(Extract provided Opens)
Central and local authorities poured billions of dollars into subsidies and tax breaks, and allocated public transport contracts to EV companies.
The supporting infrastructure was built too -- the government says there are now more than 5.8 million charging piles in China.
Guangdong province alone has around three times as many public chargers as the whole of the United States, according to Bloomberg data.
"In general, there are still a lot of preferential policies... for the production and sale of electric vehicles," said Nio's Li, using as an example the waiving of expensive licence plate fees in some cities.
- Innovation ecosystem -
Those policies have applied to foreign brands too.
That tactic helped lure industry leader Tesla to Chinese shores, bolstering the sector's reputation and sparking further competition.
Nowadays, more than 94 brands offer over 300 models in the Chinese market, "the most vibrant globally", according to Counterpoint Research.
Some are smashing the cash barrier that put EVs beyond the means of the average consumer.
(Extract provided Closes)
(Data for review Opens)
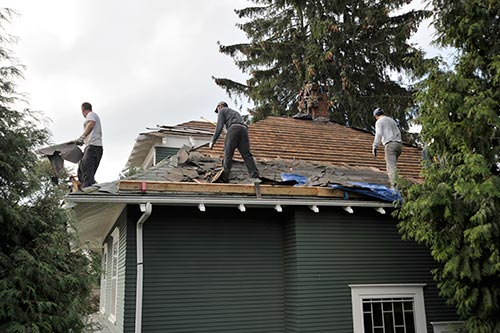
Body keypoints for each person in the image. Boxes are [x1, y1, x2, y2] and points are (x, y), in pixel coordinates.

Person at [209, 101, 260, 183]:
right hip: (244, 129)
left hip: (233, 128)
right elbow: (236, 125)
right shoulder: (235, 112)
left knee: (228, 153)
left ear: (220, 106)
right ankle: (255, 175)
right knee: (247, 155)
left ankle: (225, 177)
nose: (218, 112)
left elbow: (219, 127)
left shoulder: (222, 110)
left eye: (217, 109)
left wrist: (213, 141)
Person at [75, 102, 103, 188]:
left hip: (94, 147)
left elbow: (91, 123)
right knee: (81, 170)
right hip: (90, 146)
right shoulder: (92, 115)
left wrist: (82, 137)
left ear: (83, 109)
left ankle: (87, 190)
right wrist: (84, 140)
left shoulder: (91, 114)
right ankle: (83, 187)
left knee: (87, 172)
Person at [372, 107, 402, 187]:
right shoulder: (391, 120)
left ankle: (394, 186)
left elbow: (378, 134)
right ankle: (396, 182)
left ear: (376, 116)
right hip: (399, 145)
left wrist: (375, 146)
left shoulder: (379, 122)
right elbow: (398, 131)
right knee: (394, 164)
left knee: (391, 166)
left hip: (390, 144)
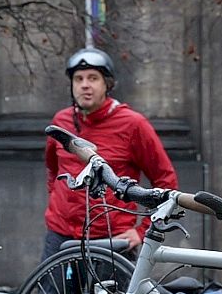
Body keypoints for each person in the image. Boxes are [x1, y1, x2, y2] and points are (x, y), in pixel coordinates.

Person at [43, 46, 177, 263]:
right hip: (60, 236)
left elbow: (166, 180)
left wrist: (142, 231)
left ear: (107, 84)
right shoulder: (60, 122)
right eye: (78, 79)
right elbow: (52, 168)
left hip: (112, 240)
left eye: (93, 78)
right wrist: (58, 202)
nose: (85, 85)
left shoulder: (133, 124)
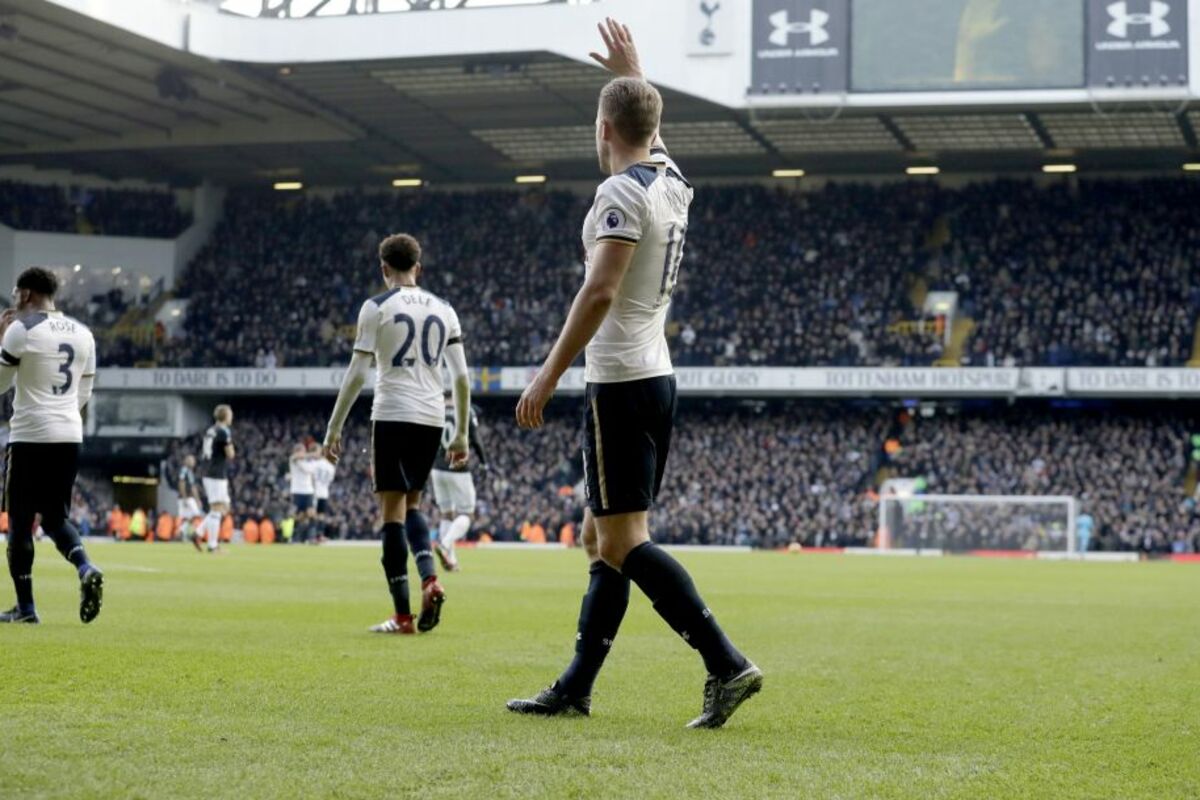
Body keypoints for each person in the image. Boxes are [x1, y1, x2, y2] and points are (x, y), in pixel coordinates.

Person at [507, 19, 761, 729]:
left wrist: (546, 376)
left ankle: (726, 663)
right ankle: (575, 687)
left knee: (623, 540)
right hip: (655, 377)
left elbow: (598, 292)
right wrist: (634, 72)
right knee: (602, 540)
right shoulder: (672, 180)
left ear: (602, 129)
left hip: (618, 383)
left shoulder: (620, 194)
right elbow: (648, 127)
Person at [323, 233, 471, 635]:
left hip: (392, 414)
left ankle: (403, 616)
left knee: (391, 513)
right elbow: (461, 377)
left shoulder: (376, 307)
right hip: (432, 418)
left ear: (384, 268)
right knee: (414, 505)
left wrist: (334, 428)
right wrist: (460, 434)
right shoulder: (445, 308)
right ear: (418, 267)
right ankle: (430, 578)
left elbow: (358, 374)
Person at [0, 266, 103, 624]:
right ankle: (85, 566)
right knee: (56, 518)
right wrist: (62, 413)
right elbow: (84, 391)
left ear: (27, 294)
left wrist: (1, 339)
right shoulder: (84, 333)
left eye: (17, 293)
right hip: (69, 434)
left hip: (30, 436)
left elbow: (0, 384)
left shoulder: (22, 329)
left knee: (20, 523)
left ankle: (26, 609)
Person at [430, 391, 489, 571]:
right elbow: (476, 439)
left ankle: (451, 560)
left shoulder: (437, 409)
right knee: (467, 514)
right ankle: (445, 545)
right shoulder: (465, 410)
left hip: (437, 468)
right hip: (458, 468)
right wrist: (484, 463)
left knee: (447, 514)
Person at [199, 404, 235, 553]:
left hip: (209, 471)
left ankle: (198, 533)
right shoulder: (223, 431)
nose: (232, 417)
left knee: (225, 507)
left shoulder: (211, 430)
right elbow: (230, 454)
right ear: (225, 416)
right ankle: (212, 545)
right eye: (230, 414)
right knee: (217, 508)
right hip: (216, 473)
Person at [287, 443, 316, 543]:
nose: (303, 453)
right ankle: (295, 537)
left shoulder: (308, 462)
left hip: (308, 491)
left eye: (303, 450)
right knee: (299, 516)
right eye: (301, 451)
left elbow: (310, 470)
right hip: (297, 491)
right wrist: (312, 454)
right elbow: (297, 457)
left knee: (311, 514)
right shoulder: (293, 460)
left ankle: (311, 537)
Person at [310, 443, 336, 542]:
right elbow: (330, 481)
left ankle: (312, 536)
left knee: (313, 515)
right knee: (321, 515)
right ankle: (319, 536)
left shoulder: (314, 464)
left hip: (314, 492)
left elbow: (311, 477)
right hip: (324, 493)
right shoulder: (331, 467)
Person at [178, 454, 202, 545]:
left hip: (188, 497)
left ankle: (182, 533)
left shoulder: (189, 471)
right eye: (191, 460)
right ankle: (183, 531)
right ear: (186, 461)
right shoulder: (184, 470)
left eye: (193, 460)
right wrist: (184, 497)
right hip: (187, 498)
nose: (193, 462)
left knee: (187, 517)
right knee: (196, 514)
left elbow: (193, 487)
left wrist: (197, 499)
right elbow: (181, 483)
(Data for review Closes)
(Data for review Opens)
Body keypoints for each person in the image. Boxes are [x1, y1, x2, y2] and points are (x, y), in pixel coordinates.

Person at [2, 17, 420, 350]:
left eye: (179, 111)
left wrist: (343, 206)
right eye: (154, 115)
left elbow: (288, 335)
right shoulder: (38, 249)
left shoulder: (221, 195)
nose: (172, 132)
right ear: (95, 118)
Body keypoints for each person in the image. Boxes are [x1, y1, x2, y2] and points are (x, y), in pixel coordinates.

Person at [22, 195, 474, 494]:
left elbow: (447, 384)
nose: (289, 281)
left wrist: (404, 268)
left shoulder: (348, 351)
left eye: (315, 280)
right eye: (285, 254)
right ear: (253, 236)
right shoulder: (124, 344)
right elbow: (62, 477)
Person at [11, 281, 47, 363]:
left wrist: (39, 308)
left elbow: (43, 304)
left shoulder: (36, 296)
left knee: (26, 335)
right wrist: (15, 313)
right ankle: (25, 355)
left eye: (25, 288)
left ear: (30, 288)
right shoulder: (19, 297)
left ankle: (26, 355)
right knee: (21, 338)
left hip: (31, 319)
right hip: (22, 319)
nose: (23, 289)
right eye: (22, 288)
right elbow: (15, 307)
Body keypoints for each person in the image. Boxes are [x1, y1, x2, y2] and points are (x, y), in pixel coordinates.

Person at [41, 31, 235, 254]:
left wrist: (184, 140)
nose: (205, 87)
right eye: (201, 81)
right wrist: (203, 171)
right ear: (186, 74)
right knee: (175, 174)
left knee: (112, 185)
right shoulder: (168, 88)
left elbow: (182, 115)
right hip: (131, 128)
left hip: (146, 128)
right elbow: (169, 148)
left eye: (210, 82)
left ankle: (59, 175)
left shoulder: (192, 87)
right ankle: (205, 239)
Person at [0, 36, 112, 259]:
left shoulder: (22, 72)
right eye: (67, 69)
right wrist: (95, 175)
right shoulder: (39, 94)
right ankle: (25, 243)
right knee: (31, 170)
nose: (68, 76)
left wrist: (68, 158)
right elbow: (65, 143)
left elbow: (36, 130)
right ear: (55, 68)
(Data for review Closes)
(Data for review Opens)
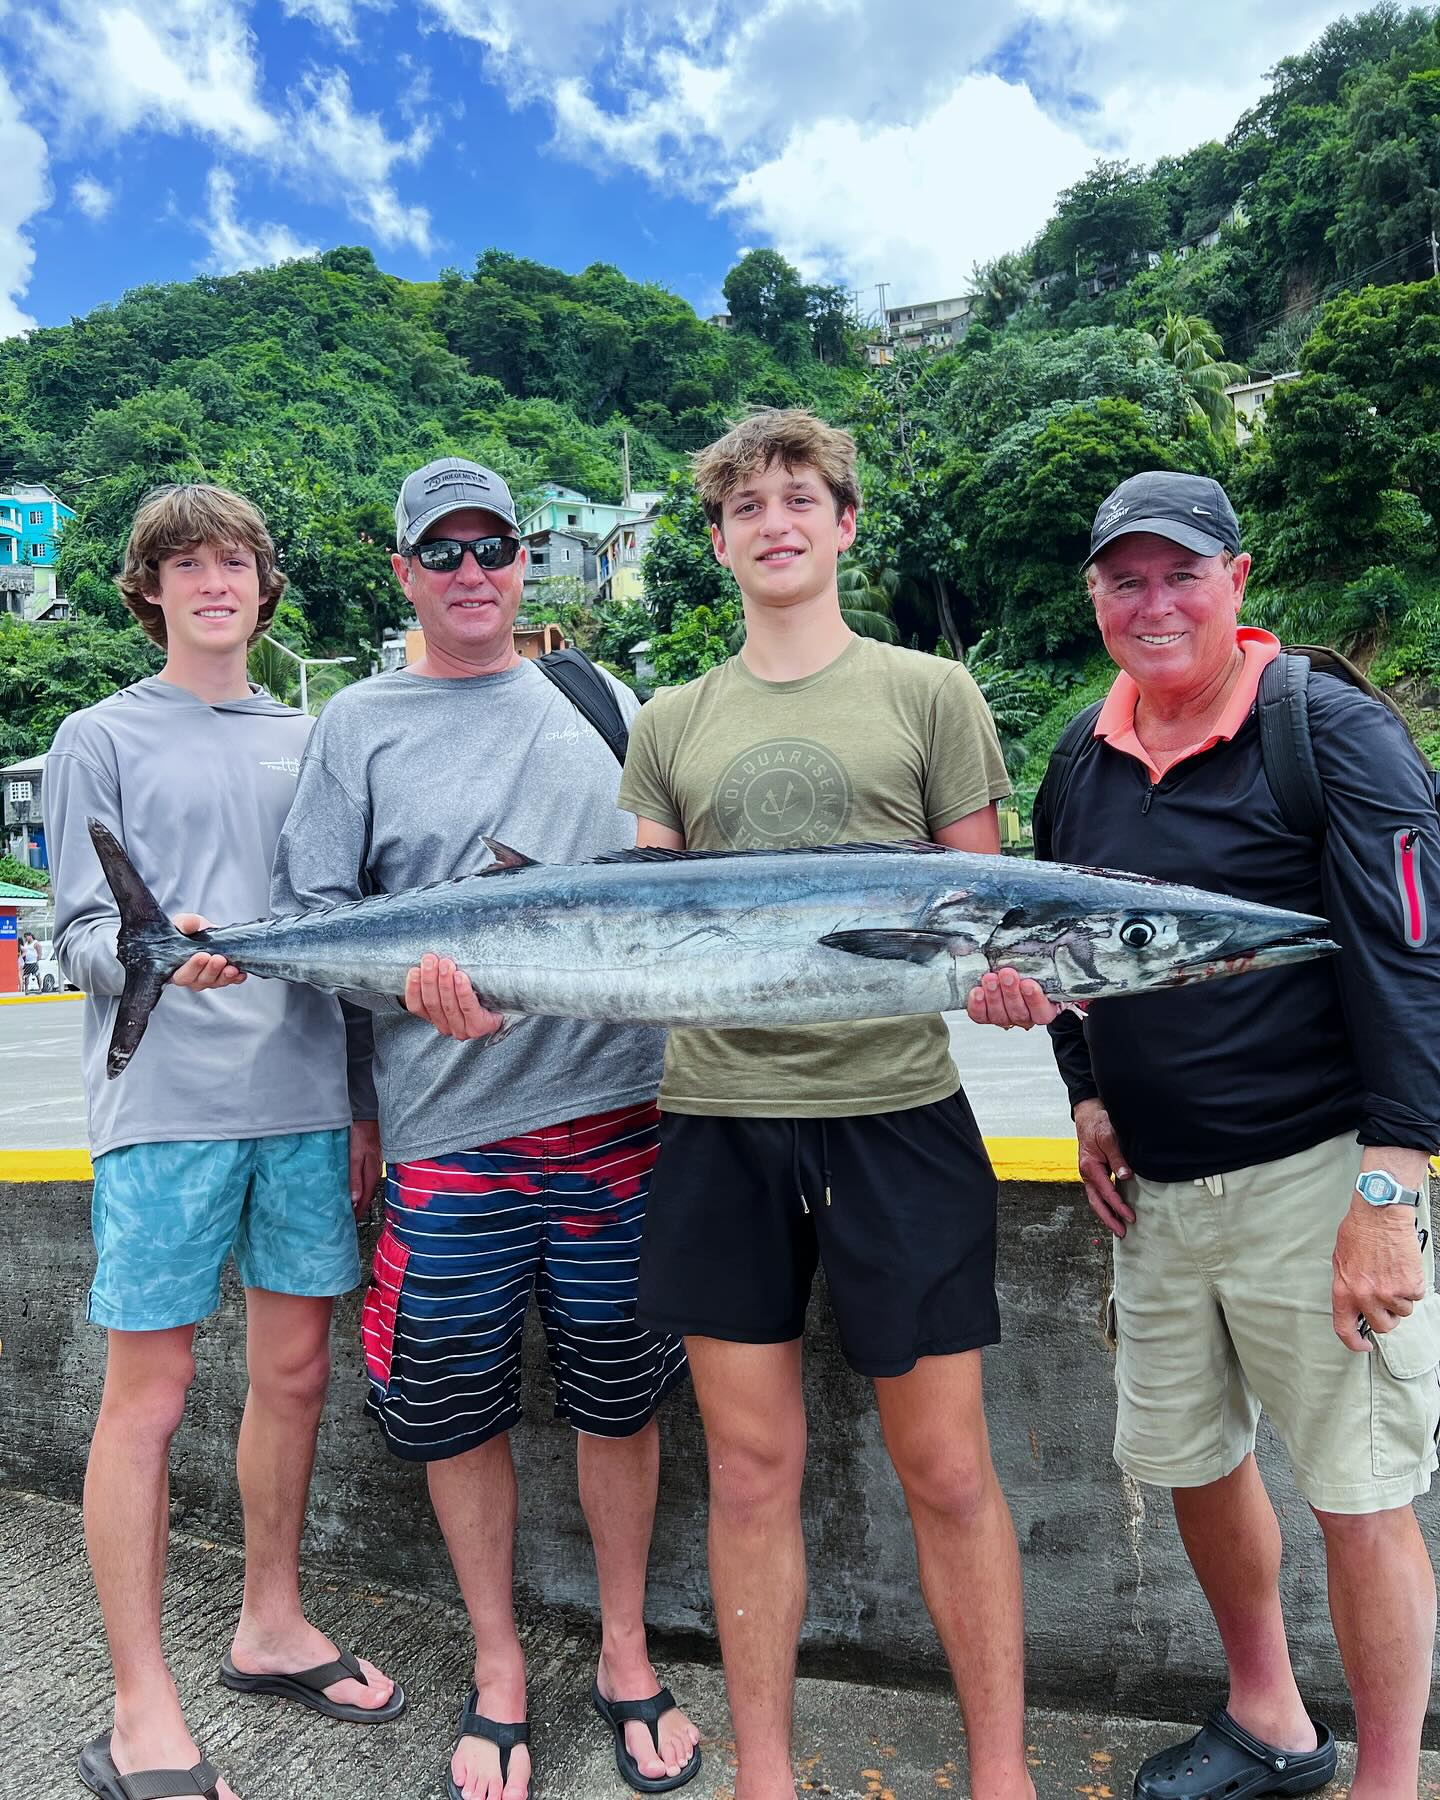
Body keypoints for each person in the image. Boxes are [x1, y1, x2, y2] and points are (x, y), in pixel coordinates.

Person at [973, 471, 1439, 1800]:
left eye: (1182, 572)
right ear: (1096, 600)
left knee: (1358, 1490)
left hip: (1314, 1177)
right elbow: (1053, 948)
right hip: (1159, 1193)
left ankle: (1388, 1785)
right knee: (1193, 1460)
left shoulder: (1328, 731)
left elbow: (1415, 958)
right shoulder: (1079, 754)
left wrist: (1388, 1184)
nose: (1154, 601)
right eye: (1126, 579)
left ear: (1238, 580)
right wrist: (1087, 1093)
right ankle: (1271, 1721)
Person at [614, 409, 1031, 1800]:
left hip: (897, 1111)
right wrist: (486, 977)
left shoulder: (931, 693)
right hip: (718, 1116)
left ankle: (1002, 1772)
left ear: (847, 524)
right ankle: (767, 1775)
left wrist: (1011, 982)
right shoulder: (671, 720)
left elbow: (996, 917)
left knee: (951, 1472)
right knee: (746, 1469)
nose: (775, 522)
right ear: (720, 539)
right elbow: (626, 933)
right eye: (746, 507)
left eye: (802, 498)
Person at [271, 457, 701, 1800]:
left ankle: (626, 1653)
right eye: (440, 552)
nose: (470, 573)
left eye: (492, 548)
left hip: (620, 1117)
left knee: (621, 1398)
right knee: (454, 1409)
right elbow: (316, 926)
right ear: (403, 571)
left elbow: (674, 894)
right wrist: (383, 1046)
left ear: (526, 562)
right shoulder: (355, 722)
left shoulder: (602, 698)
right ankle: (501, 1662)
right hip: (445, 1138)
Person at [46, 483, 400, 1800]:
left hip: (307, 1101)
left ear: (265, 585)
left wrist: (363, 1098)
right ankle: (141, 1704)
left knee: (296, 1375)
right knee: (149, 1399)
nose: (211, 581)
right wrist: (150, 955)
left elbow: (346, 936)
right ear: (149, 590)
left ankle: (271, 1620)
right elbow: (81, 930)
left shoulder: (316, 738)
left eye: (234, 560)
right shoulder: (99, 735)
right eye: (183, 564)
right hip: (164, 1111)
(Data for review Closes)
**Explore the material:**
a) How many charging piles does the government say China now has, according to the passage on China's electric vehicle industry?
b) Write the next part of the passage on China's electric vehicle industry, starting after its final sentence.

**Set of answers:**
a) More than 5.8 million.

b)
In Shanghai, China's Geely exhibited its boxy Panda Mini -- including a bright yellow one with the phrase "what the duck" emblazoned on its side.
The cheaper versions cost around $5,800.
In the future, homegrown technology could drive prices down even further.
Battery giant CATL has developed a cell that uses sodium instead of lithium ions, the former both more abundant and cheaper than the latter.
Just before the show opened CATL announced those batteries would be incorporated into domestic brand Chery's cars.
- Ripples overseas -
All this is being watched closely by foreign competitors.
Brands within the Chinese market are "setting the benchmark now" for others, Lotus' Johnstone said.
And Chinese EV companies have already begun to make inroads abroad.
The biggest of them, BYD, set up shop in Norway then expanded onwards, and others are following.
Geely-owned Zeekr's Europe CEO, Spiros Fotinos, told AFP the technological sophistication of Chinese-made EVs is combatting old stereotypes around quality that foreign consumers might harbour.
"Consumers are seeing a lot of innovative safety technologies, with driver assist systems that are really cutting edge," he said.
Richards though said Chinese automakers' success in the West wasn't "a done deal", as they would have to adapt to the market.
"Karaoke machines in cars, for example -- very popular in China, not so popular in Europe," he said.
Johnstone insisted carmakers with "heritage and history" that welcomed in the electric era would remain competitive.
"Brands that have been around for a number of years... will continue to live in the future as well," he said.